Representing normative Muslim culture in the media is the responsibility of the community, not the mainstream media. We have to focus on creativity not protest to create the change.
By Ibraheem Ali
The issue of authentic media representation has been in the hearts and minds of many minority communities who live in the west, especially in the midst of movements like BLM. The Muslim community are no strangers to the discussion, especially in the decades of the ‘war on terror’ and fear mongering media campaigns.
For the longest time, our choices of ambassadors or icons in the media landscape have been very slim and negative. There’s the disgruntled Arab on a crusade against “freedom”, the repressed hijabi longing to escape her cruel, traditional family, or the angsty blacksheep looking for acceptance in his bigoted society. All of them inaccurate, lazy and toxic stereotypes, and yet loved by mainstream producers and channels.
None of these cliched caricatures really reflect our community. None of them honour or speak to our values and all of them are condescending and offensive. Yet here we are in the year 2021, still dealing with outdated and damaging narratives. In as much as we can point the finger at failing media institutions, we have more than enough blame to carry upon our shoulders. For years we’ve delegated our cultural representation to those who have no interest in or understanding of what it means to be a Muslim. Not surprising that it’s been a ‘turn off’ disappointment. We’ve complained, petitioned, and argued instead of asking ourselves “why don’t we just do it ourselves?”.
Over the 1442 years of its history, the Islamic world has interacted with and shaped cultures across the globe. There is a myriad of art, architecture, literature, food, fashion, and all sorts of creative expressions marked with the unique signature of this beautiful culture. Importantly these influences are not confined by books of history, rather they exist and continue to thrive around us.
We are as much a part of that glorious past as we are of the present. It need not be the case that we shut the door on all the cultural achievements of Muslims past, nor that we ignore the creative work being produced by Muslims today.
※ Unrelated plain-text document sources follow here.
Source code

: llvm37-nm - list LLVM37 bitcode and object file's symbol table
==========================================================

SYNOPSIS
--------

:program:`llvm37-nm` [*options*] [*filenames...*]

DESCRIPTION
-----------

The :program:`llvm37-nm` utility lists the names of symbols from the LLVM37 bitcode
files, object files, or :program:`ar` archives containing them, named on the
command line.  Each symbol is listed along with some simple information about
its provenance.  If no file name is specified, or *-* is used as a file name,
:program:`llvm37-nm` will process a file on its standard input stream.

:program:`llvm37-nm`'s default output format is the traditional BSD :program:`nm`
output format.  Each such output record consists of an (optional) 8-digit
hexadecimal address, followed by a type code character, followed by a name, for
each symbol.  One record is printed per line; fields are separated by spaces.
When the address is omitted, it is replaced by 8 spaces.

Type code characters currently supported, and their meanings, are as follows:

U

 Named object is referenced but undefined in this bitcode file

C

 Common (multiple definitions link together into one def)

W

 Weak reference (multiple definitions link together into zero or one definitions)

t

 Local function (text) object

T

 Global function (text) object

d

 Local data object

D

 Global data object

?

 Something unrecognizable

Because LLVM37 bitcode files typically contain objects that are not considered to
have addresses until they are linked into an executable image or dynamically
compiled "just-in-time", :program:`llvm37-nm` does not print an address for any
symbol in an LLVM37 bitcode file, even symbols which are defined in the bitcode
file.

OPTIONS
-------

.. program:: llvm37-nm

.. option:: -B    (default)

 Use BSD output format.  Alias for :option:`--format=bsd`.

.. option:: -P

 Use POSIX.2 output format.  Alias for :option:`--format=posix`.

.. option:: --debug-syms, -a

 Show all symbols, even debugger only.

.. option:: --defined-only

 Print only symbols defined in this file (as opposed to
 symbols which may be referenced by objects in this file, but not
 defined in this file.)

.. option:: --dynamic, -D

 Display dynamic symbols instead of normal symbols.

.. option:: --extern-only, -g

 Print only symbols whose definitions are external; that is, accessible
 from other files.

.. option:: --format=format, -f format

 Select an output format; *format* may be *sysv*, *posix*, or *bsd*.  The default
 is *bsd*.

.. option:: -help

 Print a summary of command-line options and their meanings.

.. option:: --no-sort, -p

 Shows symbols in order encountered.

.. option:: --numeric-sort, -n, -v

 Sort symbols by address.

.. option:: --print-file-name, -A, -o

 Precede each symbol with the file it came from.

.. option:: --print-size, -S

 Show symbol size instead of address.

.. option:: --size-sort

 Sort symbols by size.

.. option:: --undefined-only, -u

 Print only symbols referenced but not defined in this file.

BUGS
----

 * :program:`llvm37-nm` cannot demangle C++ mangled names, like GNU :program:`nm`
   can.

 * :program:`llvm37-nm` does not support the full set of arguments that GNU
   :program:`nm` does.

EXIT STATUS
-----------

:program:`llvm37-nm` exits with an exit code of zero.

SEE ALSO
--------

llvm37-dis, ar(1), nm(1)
Alchemiya’s mission is to curate and showcase films and programs that speak to the Muslim experience, that highlight the beauty and diversity of the Islamic world and that authentically represent Muslim life.
Fashionista’s of the ’90s might remember the popular clothing line “FUBU”, which stood in the face of established brands as the champion of the streets. Their motto “For Us, By Us” evoked a spirit of raw authenticity. Similarly, we here at Alchemiya believe in Muslims reclaiming their cultural narrative. That’s why we strive to celebrate television for Muslims, by Muslims.
Ours is but one of many initiatives, there’s a variety of talented individuals within the Muslim community who are not receiving the support and encouragement they need. Part of reclaiming our cultural narrative is recognizing these creatives and giving them the means and love to flourish.
In curating our library of films, documentaries, and tv programmes, we aim to rekindle the imaginations of Muslims globally and demonstrate to them the artistic potential we have within our community. Our intention in sharing these works, is that our viewers – Muslim and Non-Muslim alike- can learn to appreciate the beauty of this diverse and colourful culture.